Senate debates

Tuesday, 14 November 2023

Bills

Treasury Laws Amendment (2023 Measures No. 1) Bill 2023; Second Reading

5:11 pm

Photo of Andrew BraggAndrew Bragg (NSW, Liberal Party) Share this | Hansard source

Thank you very much. I note here that the law firm King & Wood Mallesons have looked at the government's amendments, which were designed, of course, to address the government's admission, in their own report, that the bill was pretty ordinary. King & Wood Mallesons have said that the current hurdle of the operation of the provision, which I referred to before is in relation to the established practice test, is based on any variance from the existing dividend policy, irrespective of its materiality.
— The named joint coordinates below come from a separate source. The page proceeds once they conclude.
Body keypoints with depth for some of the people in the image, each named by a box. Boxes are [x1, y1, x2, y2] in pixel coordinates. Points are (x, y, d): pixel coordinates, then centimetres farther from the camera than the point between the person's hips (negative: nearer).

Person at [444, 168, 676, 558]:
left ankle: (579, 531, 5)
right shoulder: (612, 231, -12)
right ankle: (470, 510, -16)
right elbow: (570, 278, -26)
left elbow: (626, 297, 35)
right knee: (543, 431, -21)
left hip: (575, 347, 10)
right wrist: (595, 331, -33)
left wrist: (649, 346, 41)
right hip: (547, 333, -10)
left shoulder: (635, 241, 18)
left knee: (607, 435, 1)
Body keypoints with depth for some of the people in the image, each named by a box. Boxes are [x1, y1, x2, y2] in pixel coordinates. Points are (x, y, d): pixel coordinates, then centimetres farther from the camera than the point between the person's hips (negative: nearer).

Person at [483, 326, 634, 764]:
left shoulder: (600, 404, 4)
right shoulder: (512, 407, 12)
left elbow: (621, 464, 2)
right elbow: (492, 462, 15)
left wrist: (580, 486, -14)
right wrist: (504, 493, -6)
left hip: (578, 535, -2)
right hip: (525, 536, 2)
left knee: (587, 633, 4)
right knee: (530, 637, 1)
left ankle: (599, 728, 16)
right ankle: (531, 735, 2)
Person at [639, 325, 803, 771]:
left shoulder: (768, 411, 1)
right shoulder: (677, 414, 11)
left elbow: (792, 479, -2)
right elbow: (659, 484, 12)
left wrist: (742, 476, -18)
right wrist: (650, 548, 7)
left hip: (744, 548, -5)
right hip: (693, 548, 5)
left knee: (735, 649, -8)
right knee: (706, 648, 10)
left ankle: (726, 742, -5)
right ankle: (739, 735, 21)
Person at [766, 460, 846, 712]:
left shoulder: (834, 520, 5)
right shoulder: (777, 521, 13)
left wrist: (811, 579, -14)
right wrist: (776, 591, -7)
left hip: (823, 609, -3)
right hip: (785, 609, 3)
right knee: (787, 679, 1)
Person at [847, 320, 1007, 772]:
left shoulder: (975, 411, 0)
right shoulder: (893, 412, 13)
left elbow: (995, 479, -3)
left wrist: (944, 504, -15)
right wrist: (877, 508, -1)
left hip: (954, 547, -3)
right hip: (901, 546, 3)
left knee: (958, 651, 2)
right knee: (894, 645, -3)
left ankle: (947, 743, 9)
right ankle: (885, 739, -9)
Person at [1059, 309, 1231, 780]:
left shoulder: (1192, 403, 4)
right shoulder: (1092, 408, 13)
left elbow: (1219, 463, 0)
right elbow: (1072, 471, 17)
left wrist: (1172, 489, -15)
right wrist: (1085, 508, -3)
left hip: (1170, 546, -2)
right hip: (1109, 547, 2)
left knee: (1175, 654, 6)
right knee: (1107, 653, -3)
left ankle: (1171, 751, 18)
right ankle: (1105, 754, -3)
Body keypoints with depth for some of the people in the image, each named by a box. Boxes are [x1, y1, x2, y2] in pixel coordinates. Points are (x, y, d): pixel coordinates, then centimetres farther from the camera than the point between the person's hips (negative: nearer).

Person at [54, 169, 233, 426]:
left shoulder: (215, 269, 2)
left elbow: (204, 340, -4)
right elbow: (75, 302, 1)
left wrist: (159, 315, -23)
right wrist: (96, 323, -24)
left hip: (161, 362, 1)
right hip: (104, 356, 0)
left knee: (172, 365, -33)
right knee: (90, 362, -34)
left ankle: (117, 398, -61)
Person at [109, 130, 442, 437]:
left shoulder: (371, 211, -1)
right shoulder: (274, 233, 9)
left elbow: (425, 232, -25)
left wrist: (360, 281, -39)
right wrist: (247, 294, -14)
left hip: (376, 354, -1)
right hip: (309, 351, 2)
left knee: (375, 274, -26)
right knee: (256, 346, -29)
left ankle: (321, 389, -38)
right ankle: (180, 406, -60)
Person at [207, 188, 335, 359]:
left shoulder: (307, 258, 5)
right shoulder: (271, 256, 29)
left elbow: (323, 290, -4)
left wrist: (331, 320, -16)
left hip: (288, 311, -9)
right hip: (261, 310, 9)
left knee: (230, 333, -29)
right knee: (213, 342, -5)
King & Wood Mallesons go on to say that the government's amendments are meaningless and worthless, because the established practice test remains intact under this particular suite of amendments from the government.

So, you have to ask yourself: why would the government be pursuing amendments that are not going to be effective? Of course, the proposition that was accepted by the government and by us in the report—I thought—was that imputation should not be disturbed if it is going to massively disrupt the ability of companies to raise capital and then pay a franked dividend. If these amendments are only going to be effectively window dressing so the government can say, 'Yes, we responded to the Senate's report with some sort of amendments', but they have no market impact, and the capacity of a company to pay a franked dividend remains imperilled, then what is the point of these amendments?

I know that some people will have a view on whether these amendments improve the position in relation to dividend reinvestment programs. If that is the case then that may be worth looking at closely. But the substantive point here is that these amendments, according to all the legal advice we've been able to obtain in the past few days, are rubbish—these are rubbish amendments on a rubbish bill designed to a fix a problem that was solved six years ago. The reality is that the government wouldn't be doing this—wouldn't be rustling around down in the Treasury trying to find a few bucks here and a few bucks there—if they weren't running a fiscally irresponsible budget stance.

That is what this is all about. It's about going around and accumulating a few bucks here and a few bucks there because they've got to pay for their big spending, which the Reserve Bank itself is telling the government to stop doing, because the government's major problem is that it is not running a contractionary fiscal problem when it should be running that, to complement the Reserve Bank. As a result, the Reserve Bank is ratcheting up interest rates on Australian families because the government is not doing its job, which is to run a sensible, prudent fiscal policy.